Nesse mar tudo é escondido e ao mesmo tempo pode ser cheio de escolhas a serem feitas, elas são apenas de difícil alcance. No filme de Sokurov é apresentada a fronteira final, pois não há mais para onde ir, a câmera não consegue fazer mais escolhas – o mar é grande demais para ser filmado por inteiro, já em Sozopol – o fim nos oferece muitas possibilidades e foi mais sábio que ficássemos com estas duas opções pelo destino das personagens do que esperar pelo ato fatídico final e conclusivo, por respostas prontas. O que importa é a espera das personagens pelo que vai acontecer: eles vão se afogar com mais angústia dentro do mar implacável ou permanecer com aquilo que sobrou de boas lembranças e assim experimentar um pouco de ar e a continuidade da vida.

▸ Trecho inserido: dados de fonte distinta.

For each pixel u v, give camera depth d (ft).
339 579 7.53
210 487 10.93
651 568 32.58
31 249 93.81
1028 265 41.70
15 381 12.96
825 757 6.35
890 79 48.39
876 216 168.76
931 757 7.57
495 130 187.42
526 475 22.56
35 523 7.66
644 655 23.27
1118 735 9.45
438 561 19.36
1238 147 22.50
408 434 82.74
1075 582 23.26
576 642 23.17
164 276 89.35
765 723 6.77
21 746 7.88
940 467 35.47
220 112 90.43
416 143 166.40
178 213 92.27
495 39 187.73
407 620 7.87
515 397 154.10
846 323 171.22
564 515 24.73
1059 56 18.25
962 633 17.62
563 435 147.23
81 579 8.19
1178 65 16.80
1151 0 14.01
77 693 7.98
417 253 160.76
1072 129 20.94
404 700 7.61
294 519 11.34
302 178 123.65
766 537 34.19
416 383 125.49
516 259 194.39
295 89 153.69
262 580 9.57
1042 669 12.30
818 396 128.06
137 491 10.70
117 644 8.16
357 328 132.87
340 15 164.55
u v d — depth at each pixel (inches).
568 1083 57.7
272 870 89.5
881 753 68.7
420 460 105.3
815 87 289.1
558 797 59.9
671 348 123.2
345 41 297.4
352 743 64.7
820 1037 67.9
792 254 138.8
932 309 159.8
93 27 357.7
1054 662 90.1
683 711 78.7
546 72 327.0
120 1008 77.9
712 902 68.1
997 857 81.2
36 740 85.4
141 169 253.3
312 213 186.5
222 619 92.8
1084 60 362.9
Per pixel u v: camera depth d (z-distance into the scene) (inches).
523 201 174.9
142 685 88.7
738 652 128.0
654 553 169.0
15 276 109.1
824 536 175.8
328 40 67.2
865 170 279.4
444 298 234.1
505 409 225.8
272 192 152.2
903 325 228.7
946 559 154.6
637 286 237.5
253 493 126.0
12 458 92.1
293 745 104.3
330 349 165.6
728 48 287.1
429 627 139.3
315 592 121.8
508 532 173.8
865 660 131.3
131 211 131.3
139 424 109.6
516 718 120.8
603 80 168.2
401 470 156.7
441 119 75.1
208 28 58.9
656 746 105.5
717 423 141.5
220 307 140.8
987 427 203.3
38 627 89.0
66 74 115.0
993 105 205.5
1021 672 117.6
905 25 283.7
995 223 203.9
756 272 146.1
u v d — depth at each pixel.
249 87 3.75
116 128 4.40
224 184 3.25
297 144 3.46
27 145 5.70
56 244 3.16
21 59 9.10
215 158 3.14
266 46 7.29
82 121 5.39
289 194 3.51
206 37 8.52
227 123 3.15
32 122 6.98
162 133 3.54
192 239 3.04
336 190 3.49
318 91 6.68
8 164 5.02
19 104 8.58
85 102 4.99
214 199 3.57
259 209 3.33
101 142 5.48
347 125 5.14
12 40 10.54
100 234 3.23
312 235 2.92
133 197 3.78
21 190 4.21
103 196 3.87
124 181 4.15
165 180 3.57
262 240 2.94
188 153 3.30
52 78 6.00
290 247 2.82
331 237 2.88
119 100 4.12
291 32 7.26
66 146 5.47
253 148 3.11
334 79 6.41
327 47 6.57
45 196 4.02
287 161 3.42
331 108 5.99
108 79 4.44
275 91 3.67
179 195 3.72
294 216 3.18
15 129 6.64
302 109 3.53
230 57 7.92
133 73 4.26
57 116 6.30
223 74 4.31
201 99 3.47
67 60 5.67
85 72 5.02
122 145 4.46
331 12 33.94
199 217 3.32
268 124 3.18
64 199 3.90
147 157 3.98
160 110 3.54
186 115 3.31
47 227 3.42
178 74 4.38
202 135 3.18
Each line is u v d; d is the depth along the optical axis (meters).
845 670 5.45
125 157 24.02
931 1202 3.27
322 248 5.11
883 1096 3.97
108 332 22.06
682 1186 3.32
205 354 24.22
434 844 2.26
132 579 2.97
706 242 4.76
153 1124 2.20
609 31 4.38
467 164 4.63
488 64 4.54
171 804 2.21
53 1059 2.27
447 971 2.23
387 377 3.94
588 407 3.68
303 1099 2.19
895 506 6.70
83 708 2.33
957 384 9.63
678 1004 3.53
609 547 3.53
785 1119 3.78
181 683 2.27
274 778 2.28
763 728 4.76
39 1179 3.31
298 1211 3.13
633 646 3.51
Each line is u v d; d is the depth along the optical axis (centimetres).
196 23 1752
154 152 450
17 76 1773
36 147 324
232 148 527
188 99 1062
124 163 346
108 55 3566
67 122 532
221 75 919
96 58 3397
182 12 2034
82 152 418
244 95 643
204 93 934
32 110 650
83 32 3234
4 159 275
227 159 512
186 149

Quais opções vão se concretizar?

Perguntamos se aqueles personagens tem poder de escolha depois de quebrar o sagrado, beber 10 garrafas de vodka, ou o que eles apenas podem fazer é sentir a resignação e aguardar pelo fim da elevação do mar e a absorção completa de Sozopol pelo infinito, pelo oceano sem volta. O que fica nítido é que há uma mudança radical e o que parecia lenda se torna verdadeiro, o que era sagrado e distante se torna numa ação concretizada.

Minha teoria é de que as 9 garrafas de vodka foram bebidas com rancor, com uma nostalgia sufocante da solidão e o de remoer lembranças. Tudo cheio de palavras e ações, como elucidado pela voz over de Chavo e o pulo em diferentes acontecimentos do passado. Já a última foi apreciada sem pretensões, ao lado de pessoas queridas e sem palavras, com poucas ações como mostrado na cena dentro da casa de Chavo e de todos sentados à mesa. Portanto o mar avançaria proporcionalmente às 9 garrafas de angústia e depois disso a última garrafa seria a salvação e o milagre, oportunidade para novas memórias.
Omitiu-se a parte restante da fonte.